(What the exercise asks):
In all of the records below, change each "NUNC" to "Nunc" and write out the lines again with nothing else altered. Leave the pictures out of your answer.

Provided data section start

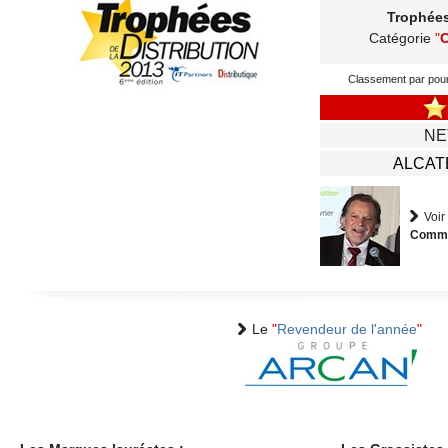
Trophée
Catégorie
"
gratuite
Classement par pou
NE
ALCAT
Voir
Commu
Le
"
Revendeur de l'année
"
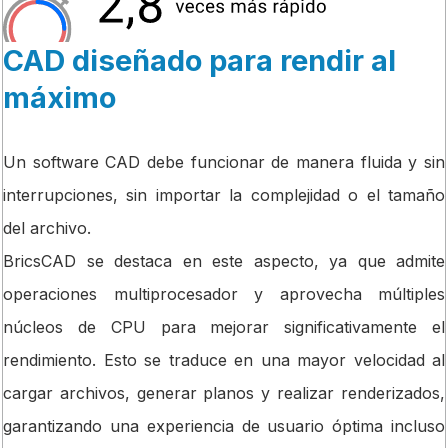
CAD diseñado para rendir al
máximo
Un software CAD debe funcionar de manera fluida y sin
interrupciones, sin importar la complejidad o el tamaño
del archivo.
BricsCAD se destaca en este aspecto, ya que admite
operaciones multiprocesador y aprovecha múltiples
núcleos de CPU para mejorar significativamente el
rendimiento. Esto se traduce en una mayor velocidad al
cargar archivos, generar planos y realizar renderizados,
garantizando una experiencia de usuario óptima incluso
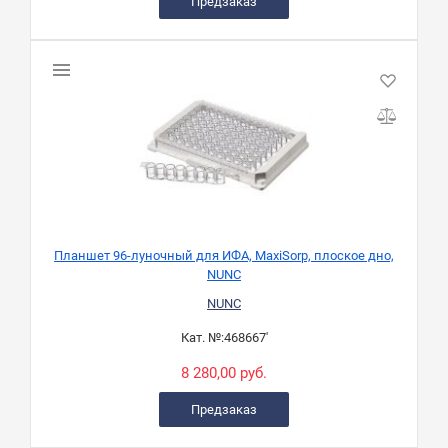
Предзаказ
Планшет 96-луночный для ИФА, MaxiSorp, плоское дно,
NUNC
NUNC
Кат. №:
468667'
8 280,00 руб.
Предзаказ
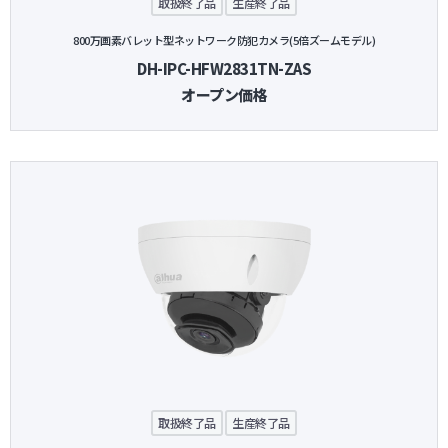
取扱終了品
生産終了品
800万画素バレット型ネットワーク防犯カメラ(5倍ズームモデル)
DH-IPC-HFW2831TN-ZAS
オープン価格
取扱終了品
生産終了品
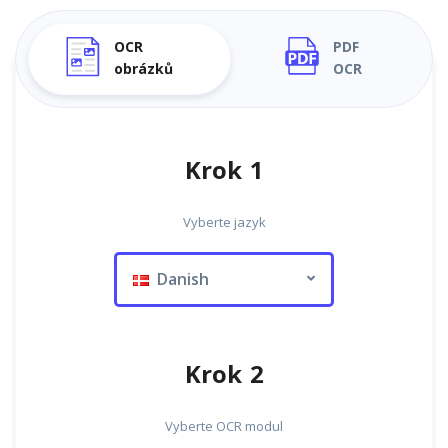
OCR
PDF
obrázků
OCR
Krok 1
Vyberte jazyk
Danish
Krok 2
Vyberte OCR modul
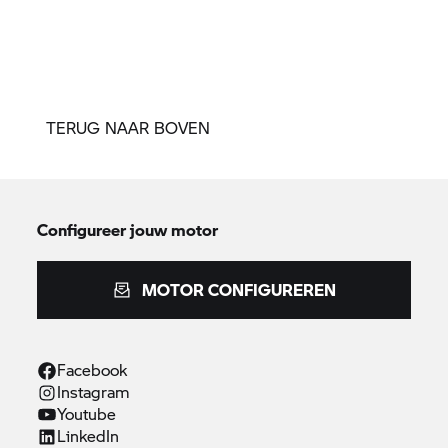
TERUG NAAR BOVEN
Configureer jouw motor
MOTOR CONFIGUREREN
Facebook
Instagram
Youtube
LinkedIn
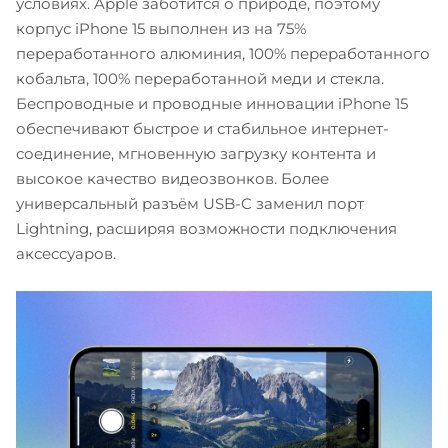
условиях. Apple заботится о природе, поэтому
корпус iPhone 15 выполнен из на 75%
переработанного алюминия, 100% переработанного
кобальта, 100% переработанной меди и стекла.
Беспроводные и проводные инновации iPhone 15
обеспечивают быстрое и стабильное интернет-
соединение, мгновенную загрузку контента и
высокое качество видеозвонков. Более
универсальный разъём USB-C заменил порт
Lightning, расширяя возможности подключения
аксессуаров.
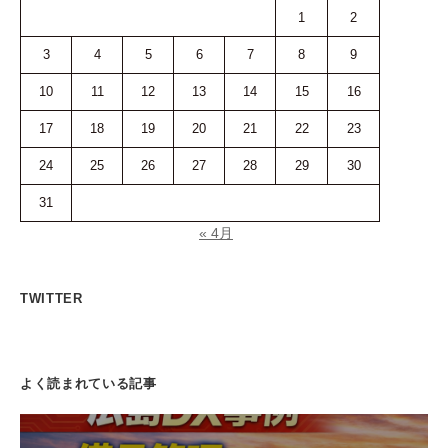
1
2
3
4
5
6
7
8
9
10
11
12
13
14
15
16
17
18
19
20
21
22
23
24
25
26
27
28
29
30
31
« 4月
TWITTER
よく読まれている記事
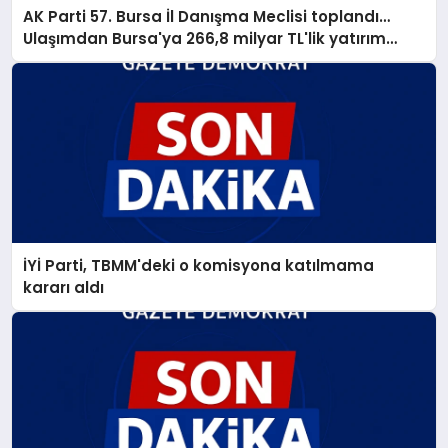
AK Parti 57. Bursa İl Danışma Meclisi toplandı…
Ulaşımdan Bursa'ya 266,8 milyar TL'lik yatırım
müjdesi
İYİ Parti, TBMM'deki o komisyona katılmama
kararı aldı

Provided data section end

(Your solution):
Trophée
Catégorie
"
gratuite
Classement par pou
NE
ALCAT
Voir
Commu
Le
"
Revendeur de l'année
"
CAD diseñado para rendir al
máximo
Un software CAD debe funcionar de manera fluida y sin
interrupciones, sin importar la complejidad o el tamaño
del archivo.
BricsCAD se destaca en este aspecto, ya que admite
operaciones multiprocesador y aprovecha múltiples
núcleos de CPU para mejorar significativamente el
rendimiento. Esto se traduce en una mayor velocidad al
cargar archivos, generar planos y realizar renderizados,
garantizando una experiencia de usuario óptima incluso
Предзаказ
Планшет 96-луночный для ИФА, MaxiSorp, плоское дно,
Nunc
Nunc
Кат. №:
468667'
8 280,00 руб.
Предзаказ
取扱終了品
生産終了品
800万画素バレット型ネットワーク防犯カメラ(5倍ズームモデル)
DH-IPC-HFW2831TN-ZAS
オープン価格
取扱終了品
生産終了品
OCR
PDF
obrázků
OCR
Krok 1
Vyberte jazyk
Danish
Krok 2
Vyberte OCR modul
TERUG NAAR BOVEN
Configureer jouw motor
MOTOR CONFIGUREREN
Facebook
Instagram
Youtube
LinkedIn
условиях. Apple заботится о природе, поэтому
корпус iPhone 15 выполнен из на 75%
переработанного алюминия, 100% переработанного
кобальта, 100% переработанной меди и стекла.
Беспроводные и проводные инновации iPhone 15
обеспечивают быстрое и стабильное интернет-
соединение, мгновенную загрузку контента и
высокое качество видеозвонков. Более
универсальный разъём USB-C заменил порт
Lightning, расширяя возможности подключения
аксессуаров.
1
2
3
4
5
6
7
8
9
10
11
12
13
14
15
16
17
18
19
20
21
22
23
24
25
26
27
28
29
30
31
« 4月
TWITTER
よく読まれている記事
AK Parti 57. Bursa İl Danışma Meclisi toplandı…
Ulaşımdan Bursa'ya 266,8 milyar TL'lik yatırım
müjdesi
İYİ Parti, TBMM'deki o komisyona katılmama
kararı aldı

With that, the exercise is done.